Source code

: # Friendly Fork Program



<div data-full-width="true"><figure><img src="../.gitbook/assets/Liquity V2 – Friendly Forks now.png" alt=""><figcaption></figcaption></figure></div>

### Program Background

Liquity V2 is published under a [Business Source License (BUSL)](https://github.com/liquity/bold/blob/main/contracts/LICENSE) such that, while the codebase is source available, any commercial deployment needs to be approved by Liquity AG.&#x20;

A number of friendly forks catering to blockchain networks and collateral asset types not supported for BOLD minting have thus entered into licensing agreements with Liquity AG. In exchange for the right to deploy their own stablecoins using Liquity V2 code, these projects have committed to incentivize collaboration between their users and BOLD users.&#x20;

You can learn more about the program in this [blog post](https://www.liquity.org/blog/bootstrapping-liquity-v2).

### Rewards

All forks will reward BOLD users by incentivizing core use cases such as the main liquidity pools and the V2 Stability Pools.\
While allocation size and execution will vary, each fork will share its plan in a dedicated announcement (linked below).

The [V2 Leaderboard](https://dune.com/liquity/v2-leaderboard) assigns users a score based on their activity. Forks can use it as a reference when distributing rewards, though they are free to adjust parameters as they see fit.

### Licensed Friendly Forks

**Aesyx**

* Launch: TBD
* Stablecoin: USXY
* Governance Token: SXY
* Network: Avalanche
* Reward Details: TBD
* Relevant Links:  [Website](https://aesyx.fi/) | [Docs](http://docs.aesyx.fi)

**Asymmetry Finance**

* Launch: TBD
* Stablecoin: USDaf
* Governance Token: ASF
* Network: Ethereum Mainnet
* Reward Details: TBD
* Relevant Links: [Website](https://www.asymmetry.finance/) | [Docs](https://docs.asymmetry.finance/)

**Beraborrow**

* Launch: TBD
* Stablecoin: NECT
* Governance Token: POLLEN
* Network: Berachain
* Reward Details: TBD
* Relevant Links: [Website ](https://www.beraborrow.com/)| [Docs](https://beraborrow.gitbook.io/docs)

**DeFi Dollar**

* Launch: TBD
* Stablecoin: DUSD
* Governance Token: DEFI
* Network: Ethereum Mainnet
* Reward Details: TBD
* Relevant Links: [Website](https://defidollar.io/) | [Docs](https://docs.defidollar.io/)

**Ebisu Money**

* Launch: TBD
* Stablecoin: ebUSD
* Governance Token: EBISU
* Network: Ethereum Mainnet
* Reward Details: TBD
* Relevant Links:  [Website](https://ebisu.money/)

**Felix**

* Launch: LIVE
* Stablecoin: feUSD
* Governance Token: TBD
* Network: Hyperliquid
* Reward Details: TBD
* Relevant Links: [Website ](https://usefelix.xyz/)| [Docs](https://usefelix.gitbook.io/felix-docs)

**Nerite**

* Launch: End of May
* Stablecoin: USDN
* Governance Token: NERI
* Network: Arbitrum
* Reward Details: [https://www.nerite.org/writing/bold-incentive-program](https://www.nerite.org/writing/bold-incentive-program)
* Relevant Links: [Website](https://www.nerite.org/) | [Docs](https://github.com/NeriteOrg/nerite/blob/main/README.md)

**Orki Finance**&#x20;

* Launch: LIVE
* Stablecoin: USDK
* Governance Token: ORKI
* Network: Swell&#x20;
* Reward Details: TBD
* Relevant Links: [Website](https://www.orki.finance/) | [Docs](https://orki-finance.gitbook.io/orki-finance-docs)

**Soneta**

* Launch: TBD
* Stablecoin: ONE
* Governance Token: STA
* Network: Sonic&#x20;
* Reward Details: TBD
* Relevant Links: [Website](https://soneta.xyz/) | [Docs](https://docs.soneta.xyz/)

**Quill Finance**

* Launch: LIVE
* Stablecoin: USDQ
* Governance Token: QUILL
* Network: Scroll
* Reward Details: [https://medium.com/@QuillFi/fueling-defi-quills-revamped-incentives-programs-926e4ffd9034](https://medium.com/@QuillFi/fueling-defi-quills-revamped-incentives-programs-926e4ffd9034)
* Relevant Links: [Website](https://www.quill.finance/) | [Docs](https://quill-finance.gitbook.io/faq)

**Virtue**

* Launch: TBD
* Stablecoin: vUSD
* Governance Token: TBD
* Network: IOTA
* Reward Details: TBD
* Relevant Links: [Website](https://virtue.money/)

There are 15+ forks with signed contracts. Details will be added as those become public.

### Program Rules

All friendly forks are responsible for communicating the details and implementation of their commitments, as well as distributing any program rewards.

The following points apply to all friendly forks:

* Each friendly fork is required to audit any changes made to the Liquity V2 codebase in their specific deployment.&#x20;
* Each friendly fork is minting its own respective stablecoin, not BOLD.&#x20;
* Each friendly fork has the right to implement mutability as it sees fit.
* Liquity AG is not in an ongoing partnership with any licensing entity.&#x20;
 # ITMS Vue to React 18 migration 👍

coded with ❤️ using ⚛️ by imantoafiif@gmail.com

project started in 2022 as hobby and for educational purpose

*Task to complete:* Copy out only the lines from the one containing "any licensing entity.&#x20;" down to the last line of the material, keeping both ends.

*Result of the exercise:*
* Liquity AG is not in an ongoing partnership with any licensing entity.&#x20;
 # ITMS Vue to React 18 migration 👍

coded with ❤️ using ⚛️ by imantoafiif@gmail.com

project started in 2022 as hobby and for educational purpose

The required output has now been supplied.